Adding GPUs that Require Implementation of Out-of-band Management Protocol

NVIDIA GPUs:
NVIDIA GPUs use a custom out-of-band management protocol called SMBus Post Box Interface (SMBPBI), which openUBMC already supports. Theoretically, you only need to add a configuration file (path: general_hardware/src/lualib/hardware_config/) for new NVIDIA GPUs. The configuration filename must match the "Model" field of the GPU object. See Tesla_T4.lua and RTX_A6000.lua in the general_hardware repository for details.

Non-NVIDIA GPUs:
To implement a new out-of-band management protocol for non-NVIDIA GPUs, you need to modify the code of the general_hardware component. You can refer to the code logic for NVIDIA GPUs. Follow the specifications below for adding new GPU drivers:
GPU Driver Specification 1.0


Common Issues

  1. The GPU cannot be identified.
    Description: Generally, the GPU is loaded with IdentifyMode set to 2. The overall process is as follows:
    ->During device adaptation, configure the PcieAddrInfo object for the GPU in the BMC.
    ->The BIOS transmits the BDF number of the GPU to the BMC through WritePcieCardBdfToBmc and WriteOcpCardBdfToBmc.
    ->The BMC queries the IMU for the quadruple information of the corresponding PCIe slot based on the BDF number. It sets the Id, AuxId, and presence information for the connector, triggering the CSR load.

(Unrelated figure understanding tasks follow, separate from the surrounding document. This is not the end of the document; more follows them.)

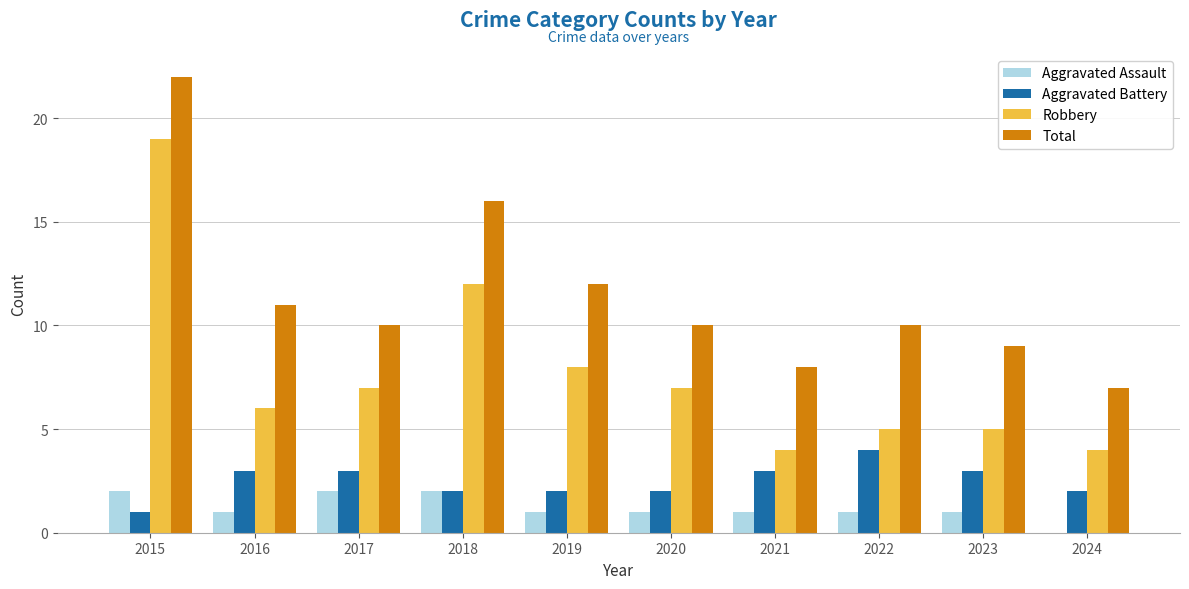

At which category does the chart reach its peak across all series?

2015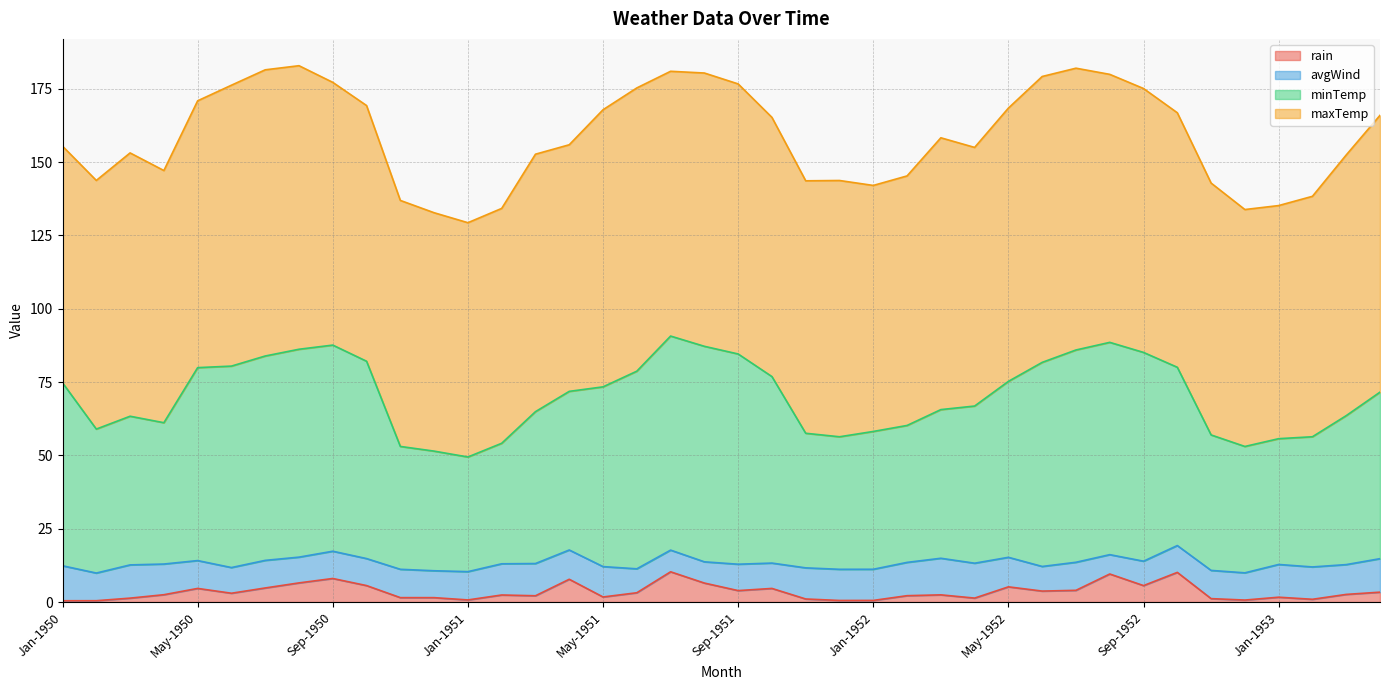

What are all the series names shown in the legend?

rain, avgWind, minTemp, maxTemp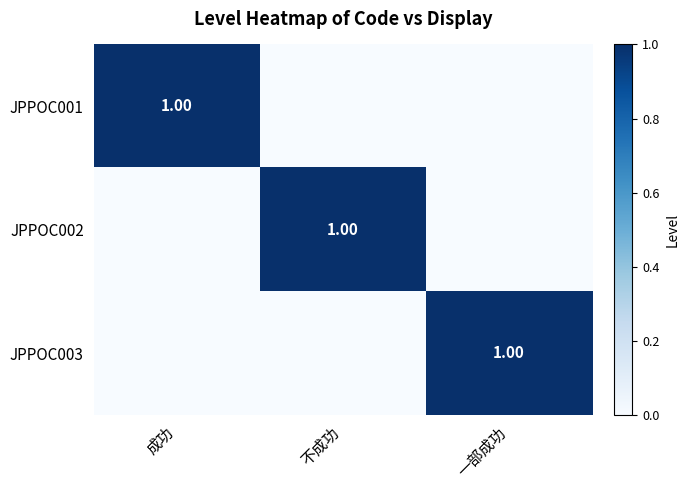

Read the JPPOC003 value at 一部成功.

1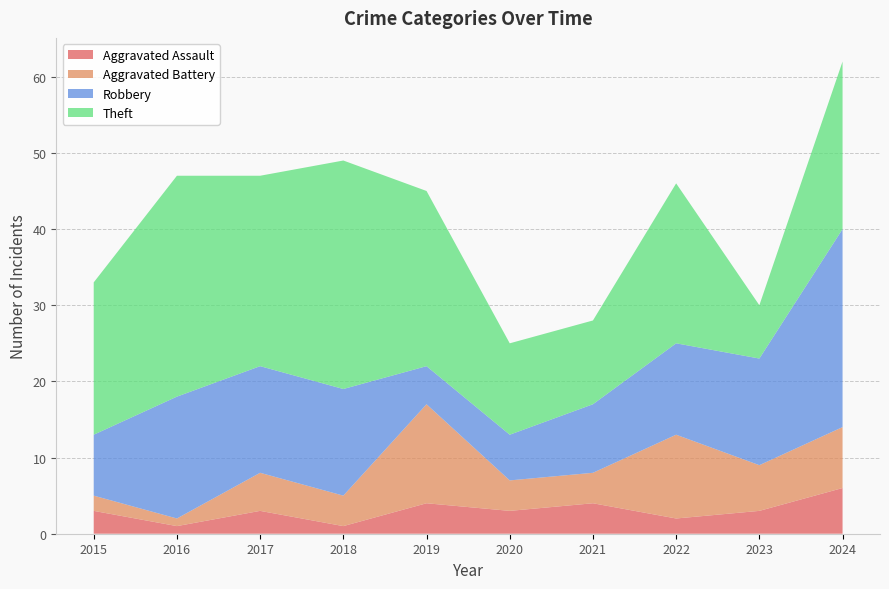

Reading left to right, list all the values displayed in this chart.

Aggravated Assault: 2015=3	2016=1	2017=3	2018=1	2019=4	2020=3	2021=4	2022=2	2023=3	2024=6
Aggravated Battery: 2015=2	2016=1	2017=5	2018=4	2019=13	2020=4	2021=4	2022=11	2023=6	2024=8
Robbery: 2015=8	2016=16	2017=14	2018=14	2019=5	2020=6	2021=9	2022=12	2023=14	2024=26
Theft: 2015=20	2016=29	2017=25	2018=30	2019=23	2020=12	2021=11	2022=21	2023=7	2024=22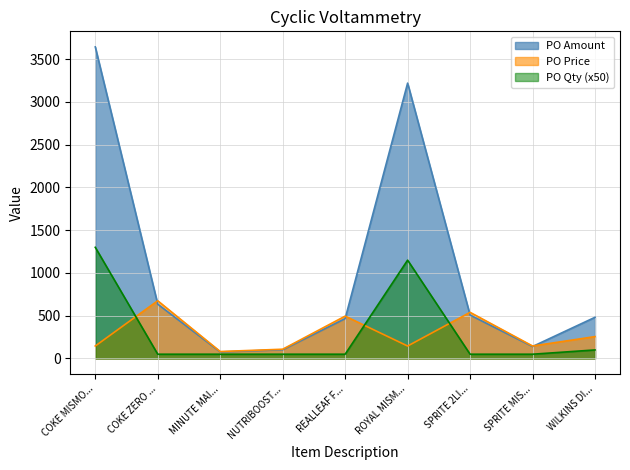

What is the maximum value for PO Price?

675.0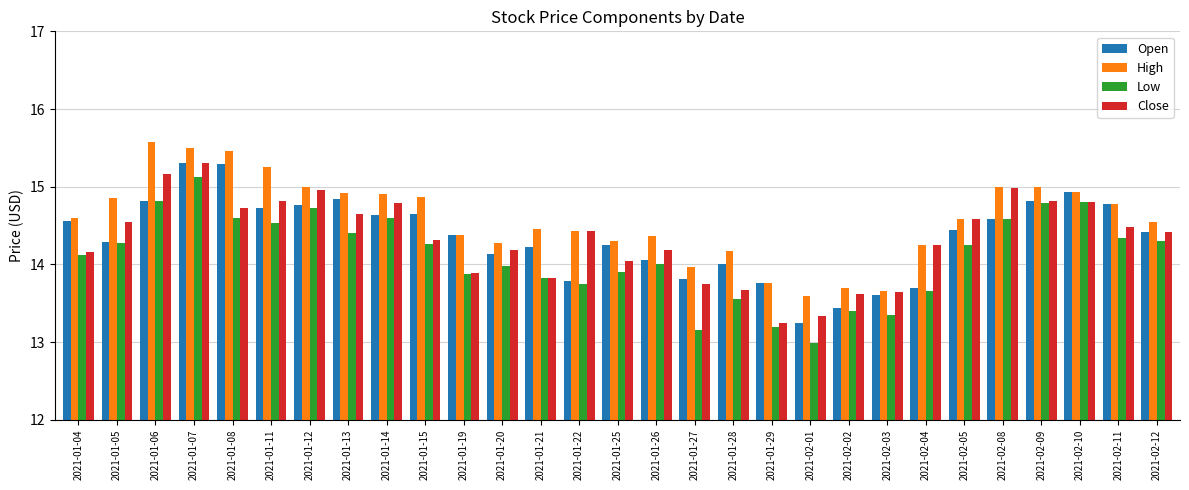

At which label is Close closest to 14?

2021-01-25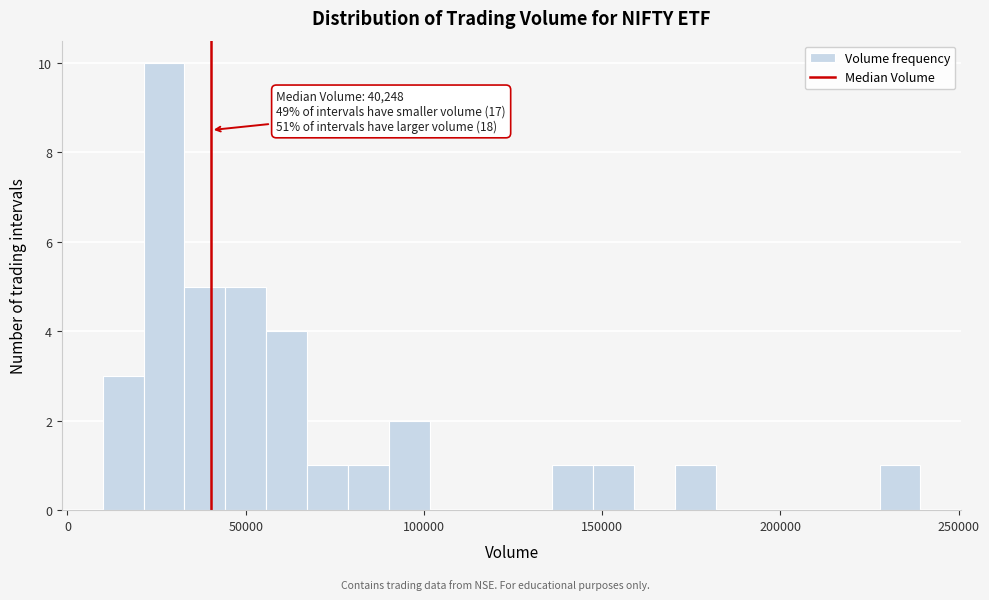

Read against the x-axis, roughly where is the centre of the tallest bar?

25000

  2. The data reported by the iBMA is mismatched.
    Description: Check whether the PcieAddrInfo object configuration matches the hardware information. You can run the lscpi command on the OS to view the BDF information of each slot card.

  3. Fan speed, noise, or cooling requirements are not met after the GPU is connected.
    Description: GPUs are usually high-heat components and require dedicated cooling policies. Failure to add a dedicated policy may lead to insufficient cooling or excessively high fan speed. You must consider GPU cooling during system adaptation and provide cooling policies for specific GPUs.